Kanesville Elementary School in West Haven, Utah, changed its policy saying kids must accept dance requests after a parent complained in 2018.

_

_


----------



## chocolat79 (Feb 29, 2020)

Throw the whole principal away.

Also,  as a Mom,  I'd just do as the principal suggests and sign my daughter out. As a matter fact,  I'd take it a step further and rally up the girl Moms and set up a girls' time/ day and try to make sure NO girls show up to the dance, then see how he likes them apples.

And I'm sure he didn't handle anything when it came to girls who didn't want to dance with inappropriate boys.


----------



## dancinstallion (Feb 29, 2020)

I support the mom fully. I am an adult that loves to dance and I cant stand dancing with most men.

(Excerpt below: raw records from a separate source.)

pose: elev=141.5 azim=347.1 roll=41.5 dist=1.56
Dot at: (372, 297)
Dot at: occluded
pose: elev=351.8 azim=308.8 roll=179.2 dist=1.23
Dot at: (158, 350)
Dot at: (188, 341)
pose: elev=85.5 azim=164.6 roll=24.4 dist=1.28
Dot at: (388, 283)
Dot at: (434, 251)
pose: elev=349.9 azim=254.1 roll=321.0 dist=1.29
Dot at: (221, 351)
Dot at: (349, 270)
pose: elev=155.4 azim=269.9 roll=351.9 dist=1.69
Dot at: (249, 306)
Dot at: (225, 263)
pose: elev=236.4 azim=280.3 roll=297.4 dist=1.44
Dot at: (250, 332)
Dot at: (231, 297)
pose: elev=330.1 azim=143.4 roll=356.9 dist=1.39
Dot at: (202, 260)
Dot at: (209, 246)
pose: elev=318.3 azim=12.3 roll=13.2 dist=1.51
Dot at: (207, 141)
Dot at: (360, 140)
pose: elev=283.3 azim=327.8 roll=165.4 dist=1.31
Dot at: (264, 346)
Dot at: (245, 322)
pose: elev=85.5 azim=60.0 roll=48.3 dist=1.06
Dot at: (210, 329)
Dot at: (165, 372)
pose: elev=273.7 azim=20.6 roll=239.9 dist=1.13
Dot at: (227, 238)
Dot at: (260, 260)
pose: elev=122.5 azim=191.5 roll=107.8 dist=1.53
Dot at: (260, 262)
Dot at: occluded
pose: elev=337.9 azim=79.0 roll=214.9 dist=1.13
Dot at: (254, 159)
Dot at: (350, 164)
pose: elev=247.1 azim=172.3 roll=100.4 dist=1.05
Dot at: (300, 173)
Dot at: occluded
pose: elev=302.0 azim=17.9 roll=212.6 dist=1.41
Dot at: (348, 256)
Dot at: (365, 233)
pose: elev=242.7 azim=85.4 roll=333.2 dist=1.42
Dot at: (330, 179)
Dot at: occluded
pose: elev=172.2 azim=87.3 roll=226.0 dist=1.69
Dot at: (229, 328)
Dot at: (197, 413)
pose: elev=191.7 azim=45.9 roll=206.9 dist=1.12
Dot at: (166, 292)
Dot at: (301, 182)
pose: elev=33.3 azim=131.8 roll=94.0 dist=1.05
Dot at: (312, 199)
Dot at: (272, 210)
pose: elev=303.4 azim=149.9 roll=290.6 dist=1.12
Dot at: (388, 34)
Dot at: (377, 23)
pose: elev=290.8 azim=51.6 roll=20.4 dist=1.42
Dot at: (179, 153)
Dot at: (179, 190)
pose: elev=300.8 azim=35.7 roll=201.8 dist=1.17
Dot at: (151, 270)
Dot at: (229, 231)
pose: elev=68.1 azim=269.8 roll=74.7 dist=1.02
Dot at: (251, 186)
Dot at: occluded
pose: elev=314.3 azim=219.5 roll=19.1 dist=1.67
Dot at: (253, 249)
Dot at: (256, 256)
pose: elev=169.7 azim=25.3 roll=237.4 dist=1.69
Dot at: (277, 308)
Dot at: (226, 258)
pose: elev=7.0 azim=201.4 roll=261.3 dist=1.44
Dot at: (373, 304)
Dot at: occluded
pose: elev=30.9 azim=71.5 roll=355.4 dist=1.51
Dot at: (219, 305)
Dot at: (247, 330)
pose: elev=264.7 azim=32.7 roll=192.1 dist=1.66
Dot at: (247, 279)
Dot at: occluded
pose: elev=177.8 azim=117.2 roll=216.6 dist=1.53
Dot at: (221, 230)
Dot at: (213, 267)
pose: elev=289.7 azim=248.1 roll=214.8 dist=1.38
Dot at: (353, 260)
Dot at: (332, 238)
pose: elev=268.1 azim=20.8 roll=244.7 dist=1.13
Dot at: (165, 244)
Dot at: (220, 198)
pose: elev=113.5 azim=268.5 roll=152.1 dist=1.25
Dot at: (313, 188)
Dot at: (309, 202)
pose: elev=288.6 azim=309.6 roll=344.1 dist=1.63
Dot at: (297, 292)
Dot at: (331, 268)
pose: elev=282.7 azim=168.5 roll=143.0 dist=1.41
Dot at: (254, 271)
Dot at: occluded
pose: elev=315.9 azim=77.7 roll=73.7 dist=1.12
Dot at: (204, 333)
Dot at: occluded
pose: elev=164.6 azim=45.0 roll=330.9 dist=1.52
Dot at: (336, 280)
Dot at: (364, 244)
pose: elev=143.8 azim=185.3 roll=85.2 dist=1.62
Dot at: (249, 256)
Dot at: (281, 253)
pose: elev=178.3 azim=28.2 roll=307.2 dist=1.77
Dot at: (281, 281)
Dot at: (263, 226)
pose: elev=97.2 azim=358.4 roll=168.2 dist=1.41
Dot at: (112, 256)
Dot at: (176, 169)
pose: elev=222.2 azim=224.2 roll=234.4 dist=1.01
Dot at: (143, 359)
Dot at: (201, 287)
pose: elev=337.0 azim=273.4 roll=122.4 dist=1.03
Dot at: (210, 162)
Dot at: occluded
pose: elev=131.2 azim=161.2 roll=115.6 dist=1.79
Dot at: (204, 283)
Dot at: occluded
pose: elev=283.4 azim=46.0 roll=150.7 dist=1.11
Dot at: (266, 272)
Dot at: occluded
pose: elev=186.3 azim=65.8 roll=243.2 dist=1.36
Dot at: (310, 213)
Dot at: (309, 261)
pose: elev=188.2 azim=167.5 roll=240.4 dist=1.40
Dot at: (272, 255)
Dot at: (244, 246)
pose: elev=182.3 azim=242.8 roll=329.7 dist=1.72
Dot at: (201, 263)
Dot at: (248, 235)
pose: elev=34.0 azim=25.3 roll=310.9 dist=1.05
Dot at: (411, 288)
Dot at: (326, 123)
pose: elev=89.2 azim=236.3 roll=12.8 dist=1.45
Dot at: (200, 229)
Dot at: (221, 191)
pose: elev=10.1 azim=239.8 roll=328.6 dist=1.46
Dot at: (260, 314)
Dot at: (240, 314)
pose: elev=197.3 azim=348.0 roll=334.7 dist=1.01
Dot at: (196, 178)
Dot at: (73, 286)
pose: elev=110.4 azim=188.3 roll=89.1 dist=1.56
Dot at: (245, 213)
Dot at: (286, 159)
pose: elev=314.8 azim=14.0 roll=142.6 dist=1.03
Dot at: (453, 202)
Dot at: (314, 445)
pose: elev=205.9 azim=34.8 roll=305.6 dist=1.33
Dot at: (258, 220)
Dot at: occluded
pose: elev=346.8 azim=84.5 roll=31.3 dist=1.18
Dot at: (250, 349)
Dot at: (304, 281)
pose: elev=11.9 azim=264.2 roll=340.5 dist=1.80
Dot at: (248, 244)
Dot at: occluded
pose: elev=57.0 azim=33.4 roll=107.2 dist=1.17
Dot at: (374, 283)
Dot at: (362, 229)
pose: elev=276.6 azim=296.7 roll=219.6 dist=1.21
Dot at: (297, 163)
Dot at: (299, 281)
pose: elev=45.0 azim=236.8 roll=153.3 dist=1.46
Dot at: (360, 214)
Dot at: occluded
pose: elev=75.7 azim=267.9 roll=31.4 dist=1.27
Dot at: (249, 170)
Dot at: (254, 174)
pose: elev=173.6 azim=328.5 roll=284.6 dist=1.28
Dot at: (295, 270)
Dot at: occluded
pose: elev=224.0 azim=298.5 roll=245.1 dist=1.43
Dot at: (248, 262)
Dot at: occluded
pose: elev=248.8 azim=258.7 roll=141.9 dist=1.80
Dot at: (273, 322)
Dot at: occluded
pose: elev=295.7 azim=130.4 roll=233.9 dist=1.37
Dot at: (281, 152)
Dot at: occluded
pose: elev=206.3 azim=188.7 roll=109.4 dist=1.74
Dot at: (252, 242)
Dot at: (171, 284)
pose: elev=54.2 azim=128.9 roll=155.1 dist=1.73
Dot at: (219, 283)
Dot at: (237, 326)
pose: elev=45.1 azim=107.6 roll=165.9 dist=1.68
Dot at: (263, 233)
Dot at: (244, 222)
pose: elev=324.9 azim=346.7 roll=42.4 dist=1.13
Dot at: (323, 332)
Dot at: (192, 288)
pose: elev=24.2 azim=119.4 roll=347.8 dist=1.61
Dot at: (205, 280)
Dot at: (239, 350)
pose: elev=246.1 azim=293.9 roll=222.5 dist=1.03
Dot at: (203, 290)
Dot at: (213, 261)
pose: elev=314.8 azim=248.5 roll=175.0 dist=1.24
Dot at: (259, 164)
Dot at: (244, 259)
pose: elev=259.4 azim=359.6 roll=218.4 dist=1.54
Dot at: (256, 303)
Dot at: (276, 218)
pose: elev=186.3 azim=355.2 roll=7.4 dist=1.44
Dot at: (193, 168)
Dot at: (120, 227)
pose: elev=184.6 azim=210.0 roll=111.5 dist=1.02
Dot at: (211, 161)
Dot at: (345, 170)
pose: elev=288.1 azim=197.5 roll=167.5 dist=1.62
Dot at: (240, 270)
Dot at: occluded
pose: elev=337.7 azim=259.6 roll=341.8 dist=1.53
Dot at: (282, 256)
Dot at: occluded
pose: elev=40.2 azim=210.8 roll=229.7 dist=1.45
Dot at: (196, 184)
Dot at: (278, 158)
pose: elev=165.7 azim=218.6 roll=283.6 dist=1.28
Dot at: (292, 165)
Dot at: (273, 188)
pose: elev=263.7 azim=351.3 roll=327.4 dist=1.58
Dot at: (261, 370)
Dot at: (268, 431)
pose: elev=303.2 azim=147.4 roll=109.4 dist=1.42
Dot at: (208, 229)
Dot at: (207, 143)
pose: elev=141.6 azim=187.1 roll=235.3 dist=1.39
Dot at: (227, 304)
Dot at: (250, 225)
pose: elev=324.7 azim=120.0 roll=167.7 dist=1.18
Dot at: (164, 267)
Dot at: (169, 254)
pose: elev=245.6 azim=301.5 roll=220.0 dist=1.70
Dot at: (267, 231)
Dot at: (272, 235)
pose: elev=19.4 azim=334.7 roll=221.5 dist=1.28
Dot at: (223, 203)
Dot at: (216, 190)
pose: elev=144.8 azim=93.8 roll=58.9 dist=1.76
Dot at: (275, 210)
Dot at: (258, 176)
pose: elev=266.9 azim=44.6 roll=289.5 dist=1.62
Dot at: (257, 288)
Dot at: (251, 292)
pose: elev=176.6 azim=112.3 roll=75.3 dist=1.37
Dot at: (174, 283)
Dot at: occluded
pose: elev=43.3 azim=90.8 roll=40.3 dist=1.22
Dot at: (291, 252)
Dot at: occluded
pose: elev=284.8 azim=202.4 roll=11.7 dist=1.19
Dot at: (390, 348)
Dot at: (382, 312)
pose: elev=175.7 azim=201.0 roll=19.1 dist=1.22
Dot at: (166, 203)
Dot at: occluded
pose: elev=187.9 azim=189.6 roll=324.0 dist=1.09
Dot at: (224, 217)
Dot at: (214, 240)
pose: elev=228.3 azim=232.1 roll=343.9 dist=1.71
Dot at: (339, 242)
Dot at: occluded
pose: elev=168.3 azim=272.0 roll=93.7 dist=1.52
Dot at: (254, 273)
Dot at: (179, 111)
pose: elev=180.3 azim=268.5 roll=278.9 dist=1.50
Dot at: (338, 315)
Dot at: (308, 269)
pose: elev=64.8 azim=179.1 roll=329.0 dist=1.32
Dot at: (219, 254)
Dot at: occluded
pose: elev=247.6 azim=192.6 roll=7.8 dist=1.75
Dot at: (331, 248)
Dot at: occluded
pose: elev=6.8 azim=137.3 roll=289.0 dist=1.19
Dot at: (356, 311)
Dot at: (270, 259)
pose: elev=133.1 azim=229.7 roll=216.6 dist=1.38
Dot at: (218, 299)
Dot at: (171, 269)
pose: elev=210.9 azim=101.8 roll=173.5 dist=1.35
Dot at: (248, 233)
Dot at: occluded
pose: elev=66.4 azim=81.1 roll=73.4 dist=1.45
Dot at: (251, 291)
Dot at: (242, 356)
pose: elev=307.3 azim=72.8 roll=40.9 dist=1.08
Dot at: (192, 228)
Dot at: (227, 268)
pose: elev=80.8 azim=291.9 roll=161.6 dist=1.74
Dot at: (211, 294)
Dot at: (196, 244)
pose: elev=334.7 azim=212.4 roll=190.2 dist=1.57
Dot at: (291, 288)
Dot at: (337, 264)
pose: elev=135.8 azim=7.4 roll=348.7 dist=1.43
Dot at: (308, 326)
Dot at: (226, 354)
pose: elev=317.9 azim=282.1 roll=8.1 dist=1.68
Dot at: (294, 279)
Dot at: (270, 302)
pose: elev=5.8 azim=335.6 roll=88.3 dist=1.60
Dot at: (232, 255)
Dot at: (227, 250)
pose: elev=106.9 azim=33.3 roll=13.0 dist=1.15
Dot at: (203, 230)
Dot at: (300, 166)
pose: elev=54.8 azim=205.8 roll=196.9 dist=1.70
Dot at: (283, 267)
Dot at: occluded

They get too close and most cant dance.


----------



## Reinventing21 (Mar 1, 2020)

Sounds like the principal may have been rejected as a boy...

Some girls can be very mean.

That said...Kids should be taught how to politely ask, how to politely decline and how to handle the word "No".

The rule sounds illegal. I pray the mom wins. I can't believe there aren't more outraged parents.


----------



## nyeredzi (Mar 1, 2020)

Way to make some people learn entitlement to others, and some learn that they can't say no. Disgusting.


----------



## discodumpling (Mar 1, 2020)

This is another dumb rule made by a man. It is important to teach girls especially to say no. You dont have to dance A. When you dont feel like it and B. with some boy you dont wanna dance with 
Do men just sit around and come up with random rules to make them selves feel powerful??


----------



## Everything Zen (Mar 1, 2020)

Is this the same story being recycled or is Utah just a stupid state?

https://longhaircareforum.com/threa...t-to-say-no-if-boys-ask-them-to-dance.831393/

Nope - different school. Looks like Utah is the birthplace of entitled men.


----------



## Leeda.the.Paladin (Mar 1, 2020)

Everything Zen said:


> Is this the same story being recycled or is Utah just a stupid state?
> 
> https://longhaircareforum.com/threa...t-to-say-no-if-boys-ask-them-to-dance.831393/


Looks like Utah is stupid because this is a different school.


----------



## Kanky (Mar 1, 2020)

This is just crazy. I wouldn’t keep my child at home either. I would send her, tell her to say no if she wants to and to call me if there is a problem because I am in the parking lot.


----------



## Brwnbeauti (Mar 1, 2020)

Everything Zen said:


> Is this the same story being recycled or is Utah just a stupid state?
> 
> https://longhaircareforum.com/threa...t-to-say-no-if-boys-ask-them-to-dance.831393/
> 
> Nope - different school. Looks like Utah is the birthplace of entitled men.


Polygamy state, isn’t it.


----------



## itsallaboutattitude (Mar 11, 2020)

Ok, can’t say no. 

Boy: Let’s dance.

Girl: Sure, right after you walk off a short plank over a deep ocean.


----------



## Ms. Tarabotti (Mar 12, 2020)

I appreciate the fact that the principal doesn't want a child's feelings to be hurt but that you know, that's life. You will get rejected at times and your feelings will be hurt. We should be teaching children how to deal with that instead of setting up unrealistic expectations. No, a girl or a boy does not have to dance with you, even if you ask politely.  A girl or a woman can say no to a man and a man needs to accept that. You are not entitled to ignore her feelings on the matter.


----------



## Dayjoy (Mar 12, 2020)

This has to be the craziest thing I’ve read today.  HOW do you teach impressionable young girls that they are not allowed to say no to a male.  This sounds like a setup and boomerang reaction the the entire MeToo movement.


----------



## MizAvalon (Mar 18, 2020)

This is some BULL. I can’t believe the parents of the girls at the school are ok with this.

A group of fathers needs to go to his office and fix him up proper.


----------